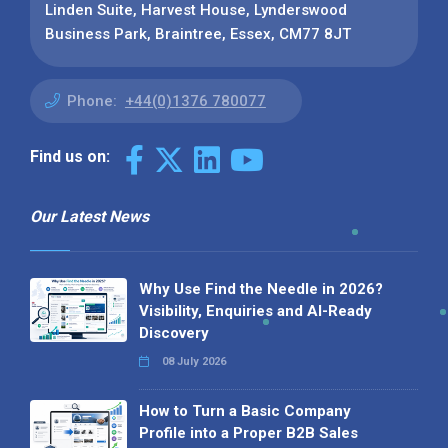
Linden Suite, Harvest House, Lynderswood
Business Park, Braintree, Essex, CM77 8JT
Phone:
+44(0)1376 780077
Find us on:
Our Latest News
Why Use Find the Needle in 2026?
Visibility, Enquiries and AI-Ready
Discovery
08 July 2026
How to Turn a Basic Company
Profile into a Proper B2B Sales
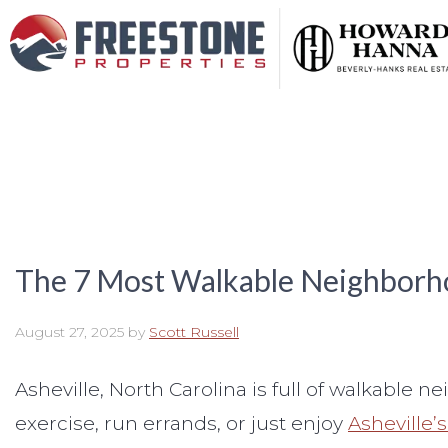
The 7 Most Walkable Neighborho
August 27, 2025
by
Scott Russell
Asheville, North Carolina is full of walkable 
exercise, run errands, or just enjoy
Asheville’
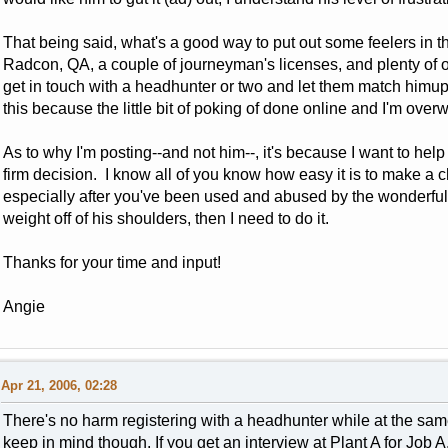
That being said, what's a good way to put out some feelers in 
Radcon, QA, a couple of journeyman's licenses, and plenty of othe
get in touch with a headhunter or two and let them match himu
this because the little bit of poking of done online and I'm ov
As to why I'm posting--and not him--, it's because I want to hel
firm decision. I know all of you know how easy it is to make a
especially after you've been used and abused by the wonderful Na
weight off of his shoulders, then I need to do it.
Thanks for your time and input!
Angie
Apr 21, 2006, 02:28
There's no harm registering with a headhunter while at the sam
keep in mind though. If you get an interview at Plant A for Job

Aim of the task —
From the records above, write out exactly the lines that begin at the line with "Business Park, Braintree, Essex, CM77 8JT" and end at the line with "Radcon, QA, a". Pictures must not appear in the output.

Solution for this problem —
Business Park, Braintree, Essex, CM77 8JT
Phone:
+44(0)1376 780077
Find us on:
Our Latest News
Why Use Find the Needle in 2026?
Visibility, Enquiries and AI-Ready
Discovery
08 July 2026
How to Turn a Basic Company
Profile into a Proper B2B Sales
The 7 Most Walkable Neighborho
August 27, 2025
by
Scott Russell
Asheville, North Carolina is full of walkable 
exercise, run errands, or just enjoy
Asheville’
That being said, what's a good way to put out some feelers in 
Radcon, QA, a couple of journeyman's licenses, and plenty of othe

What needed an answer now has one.